Security Analyst
Job Overview
We're looking for a Security Analyst to be at the core of what we do: reviewing real security cases across customer environments, recommending outcomes, and continuously improving the detection logic that powers our platform.
Responsibilities
- Review and triage security cases
- Investigate alerts and cases surfaced by the Artemis platform across cloud, identity, endpoint, and SaaS environments
- Analyze the underlying logs and evidence to determine whether activity is malicious, benign, or a false positive
- Recommend and document case outcomes with clear, well-reasoned verdicts (true positive, false positive, benign confirmed) with supporting evidence and written justifications
- Build and refine detections by writing new detection logic and tuning existing rules to improve signal quality
- Fix and maintain the detection library by identifying misfiring or noisy detections through case review and fixing them
- Conduct threat hunting by proactively investigating customer environments for signs of attacker activity that automated detections may have missed, using both structured hypothesis-driven hunting and AI-assisted workflows
- Investigate security incidents by performing deeper triage on escalated or complex cases, piecing together attacker timelines and identifying lateral movement, persistence, or exfiltration across data sources
- Contribute to investigation playbooks by documenting investigation techniques, artifact patterns, and case patterns as structured playbooks that help scale consistent, high-quality analysis across the team
- Engage with the detection engineering cycle by partnering with the security engineering team to surface patterns from case review, propose new detection ideas, and validate that shipped detections perform as expected in production environments
Qualifications
- 2-3+ years of hands-on experience in a SOC, MSSP, or MDR environment (Tier 2 or Tier 3 analyst level)
- Experience triaging and investigating alerts across on-prem and cloud environments (AWS CloudTrail, Okta, Entra ID, GSuite, EDR or similar)
- Working knowledge of common attacker tactics, techniques, and procedures (MITRE ATT&CK)
- Comfort with log-based investigation and evidence analysis across multiple data sources
- Strong attention to detail and an instinct for separating signal from noise
- Experience writing or tuning detection rules (Sigma, YARA-L, SPL, KQL, or similar)

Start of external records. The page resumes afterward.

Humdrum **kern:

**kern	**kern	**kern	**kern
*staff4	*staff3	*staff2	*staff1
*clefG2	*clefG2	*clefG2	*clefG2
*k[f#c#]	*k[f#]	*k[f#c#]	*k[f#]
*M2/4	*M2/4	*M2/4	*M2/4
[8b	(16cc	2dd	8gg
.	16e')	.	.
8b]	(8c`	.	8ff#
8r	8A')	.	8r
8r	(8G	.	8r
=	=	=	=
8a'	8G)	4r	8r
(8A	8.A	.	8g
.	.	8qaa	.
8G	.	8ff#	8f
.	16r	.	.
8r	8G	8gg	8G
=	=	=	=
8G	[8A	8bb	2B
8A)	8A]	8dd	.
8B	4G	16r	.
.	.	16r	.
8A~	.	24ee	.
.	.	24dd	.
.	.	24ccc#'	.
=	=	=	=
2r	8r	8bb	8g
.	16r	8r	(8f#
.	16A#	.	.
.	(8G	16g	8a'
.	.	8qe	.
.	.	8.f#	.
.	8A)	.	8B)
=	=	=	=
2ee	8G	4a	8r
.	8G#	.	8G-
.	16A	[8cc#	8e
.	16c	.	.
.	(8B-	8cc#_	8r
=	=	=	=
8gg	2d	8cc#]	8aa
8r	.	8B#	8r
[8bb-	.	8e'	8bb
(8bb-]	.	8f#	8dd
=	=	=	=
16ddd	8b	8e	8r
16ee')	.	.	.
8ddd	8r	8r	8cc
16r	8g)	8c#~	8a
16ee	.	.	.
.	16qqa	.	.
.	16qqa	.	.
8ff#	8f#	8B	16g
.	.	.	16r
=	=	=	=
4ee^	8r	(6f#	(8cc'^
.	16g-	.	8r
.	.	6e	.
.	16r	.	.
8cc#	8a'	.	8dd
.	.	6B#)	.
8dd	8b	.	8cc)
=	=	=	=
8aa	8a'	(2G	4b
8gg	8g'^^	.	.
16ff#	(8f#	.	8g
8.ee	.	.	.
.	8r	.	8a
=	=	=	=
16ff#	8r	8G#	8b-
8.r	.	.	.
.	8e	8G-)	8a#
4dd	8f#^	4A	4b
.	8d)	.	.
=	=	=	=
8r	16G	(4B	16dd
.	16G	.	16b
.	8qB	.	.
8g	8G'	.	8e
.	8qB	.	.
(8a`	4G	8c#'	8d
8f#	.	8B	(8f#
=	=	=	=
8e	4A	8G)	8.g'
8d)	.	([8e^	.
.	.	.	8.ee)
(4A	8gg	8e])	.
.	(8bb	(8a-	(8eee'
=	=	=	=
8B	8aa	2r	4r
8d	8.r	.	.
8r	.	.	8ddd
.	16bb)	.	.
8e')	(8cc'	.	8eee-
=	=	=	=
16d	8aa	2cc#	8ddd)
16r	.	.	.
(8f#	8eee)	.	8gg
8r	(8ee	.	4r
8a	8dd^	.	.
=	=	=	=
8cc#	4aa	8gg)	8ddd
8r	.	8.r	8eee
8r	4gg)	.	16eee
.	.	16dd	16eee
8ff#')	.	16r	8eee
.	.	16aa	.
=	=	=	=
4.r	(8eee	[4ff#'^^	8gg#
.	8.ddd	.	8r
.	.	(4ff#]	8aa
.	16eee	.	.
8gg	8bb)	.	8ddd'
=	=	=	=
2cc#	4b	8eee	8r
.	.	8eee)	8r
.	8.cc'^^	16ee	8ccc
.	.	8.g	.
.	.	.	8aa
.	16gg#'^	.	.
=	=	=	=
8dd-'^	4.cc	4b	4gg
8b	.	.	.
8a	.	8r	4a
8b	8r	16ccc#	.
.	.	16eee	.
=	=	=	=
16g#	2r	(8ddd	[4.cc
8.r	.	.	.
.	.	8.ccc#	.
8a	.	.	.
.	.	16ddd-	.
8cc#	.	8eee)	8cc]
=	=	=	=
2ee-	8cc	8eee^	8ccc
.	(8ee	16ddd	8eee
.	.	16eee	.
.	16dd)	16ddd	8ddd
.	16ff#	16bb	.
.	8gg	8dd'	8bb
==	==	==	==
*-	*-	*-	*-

- Familiarity with SQL or scripting for log analysis
- Experience with SIEM, EDR, or SOAR platforms
- Exposure to AI-assisted investigation or automation tooling
Bonus
- Experience with detection engineering or security content development
- Exposure to AI-assisted investigation or automation tooling
Why Work at Artemis?
- Make a real-world impact
- Be challenged to be better than ever before
- Push the boundaries of technology
- Innovative culture
Compensation
We offer a competitive compensation of $100,000-$140,000 per year, and a top-of-market equity component. A variety of factors are considered when determining the compensation, including a candidate's professional experience. Final offer amounts may vary from the amounts listed.
Equal Opportunity
At Artemis, we believe the best ideas come from diverse teams. We're committed to creating an inclusive environment where people of all backgrounds, experiences, and perspectives can do their best work. We welcome everyone, regardless of race, gender, age, religion, identity, or anything else that makes you, you.